Background: In recent community surveys, abstainers and heavy drinkers of alcohol have reported more mood and anxiety symptoms than moderate drinkers (U-shaped relationship). The present study was aimed at extending this finding by investigating this potential U-shaped relationship using structured diagnostic interviews to assess mood and anxiety disorders.

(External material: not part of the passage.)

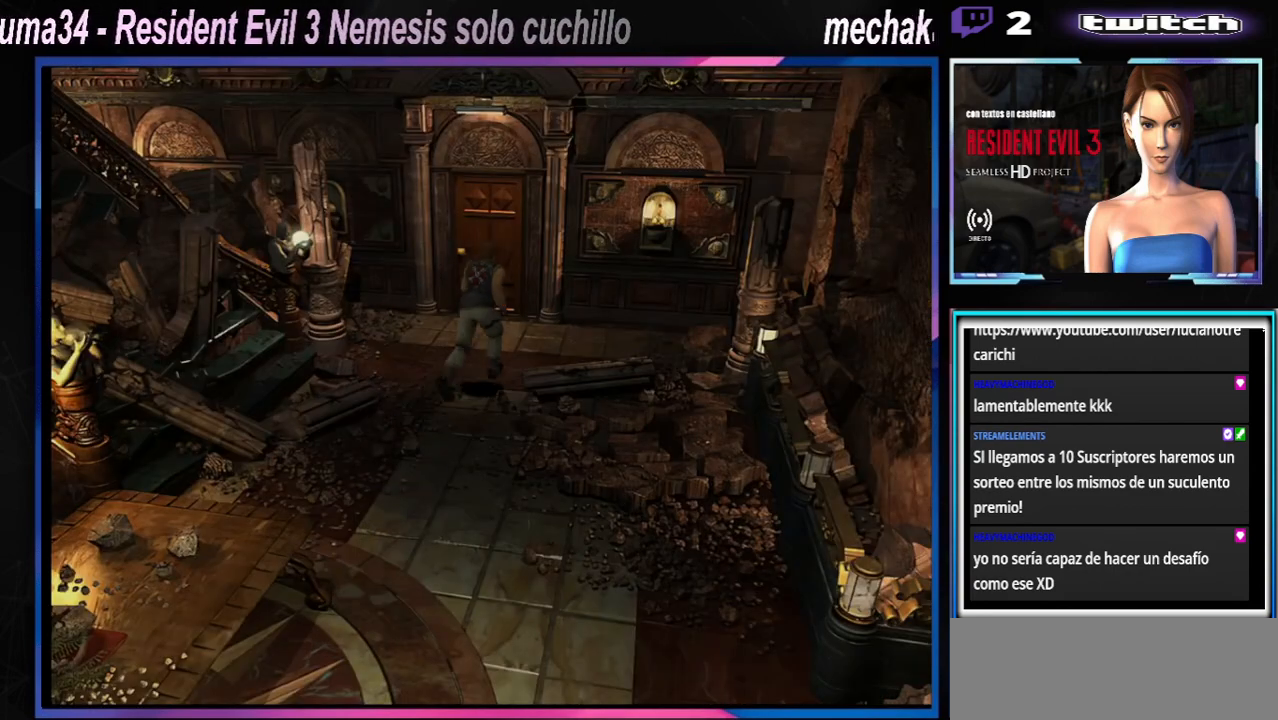
{"buttons": ["X"], "left_stick": "up", "events": [[33, "A", "down"], [33, "left_stick", "up-left"], [167, "A", "up"], [367, "left_stick", "up"]]}
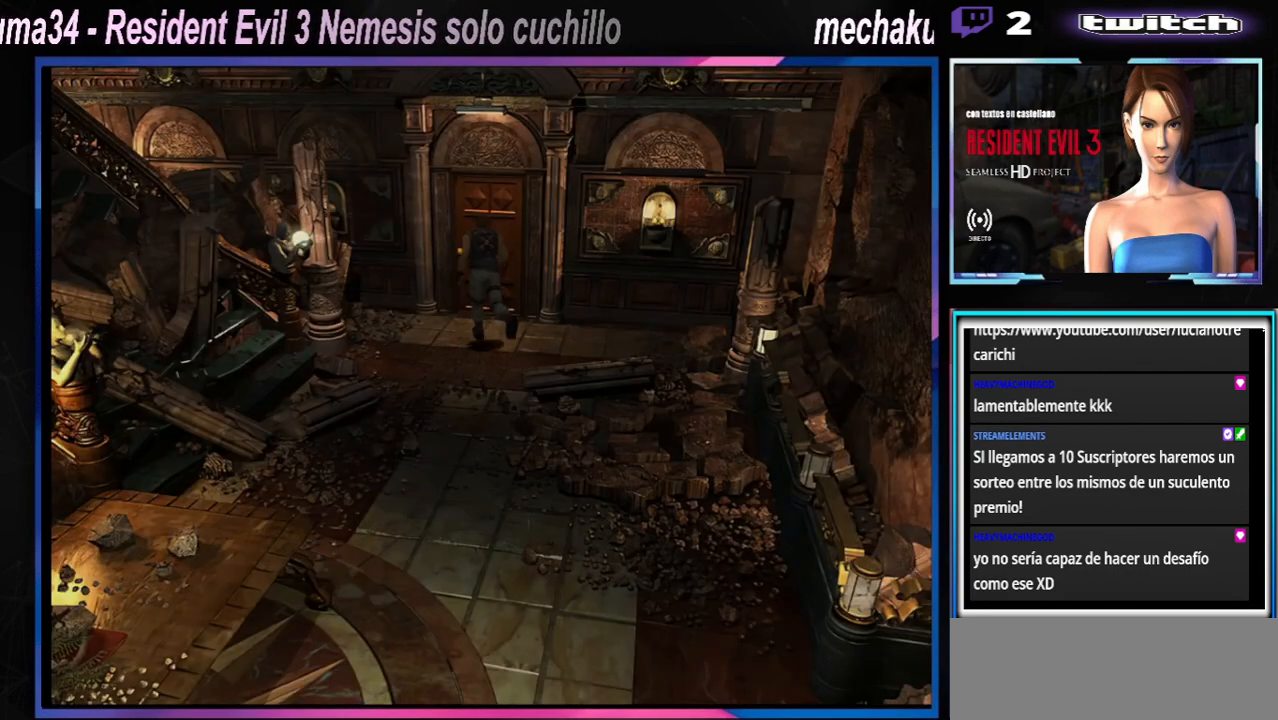
{"buttons": ["X"], "left_stick": "up-left", "events": [[233, "left_stick", "up-left"]]}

Methods: Data came from two contemporaneous surveys, the National Comorbidity Survey (NCS; N=6780) and the Mental Health Supplement of the Ontario Health Survey (OHS-MHS; N=7001). The University of Michigan Revision of the Composite International Diagnostic Interview (UM-CIDI) was used to make DSM-III-R psychiatric diagnoses in both surveys. Three mutually exclusive lifetime alcohol use categories were compared: (1) Alcohol abstainers-individuals reporting no alcohol use or less than 12 drinks in any year throughout their life. (2) Moderate drinkers-individuals that did not meet criteria for alcohol abstainers or problem drinkers. (3) Problem drinkers-DSM-III-R lifetime alcohol abuse, dependence or hazardous levels of alcohol use.
Results: After controlling for demographic variables, alcohol abstainers were not found to have significantly higher rates of mood and anxiety disorders in comparison with moderate drinkers. However, problem drinking was significantly associated with mood and anxiety disorders.
Conclusions: Across both surveys, there was no evidence of a U-shaped relationship between lifetime alcohol consumption and lifetime mood and anxiety disorders.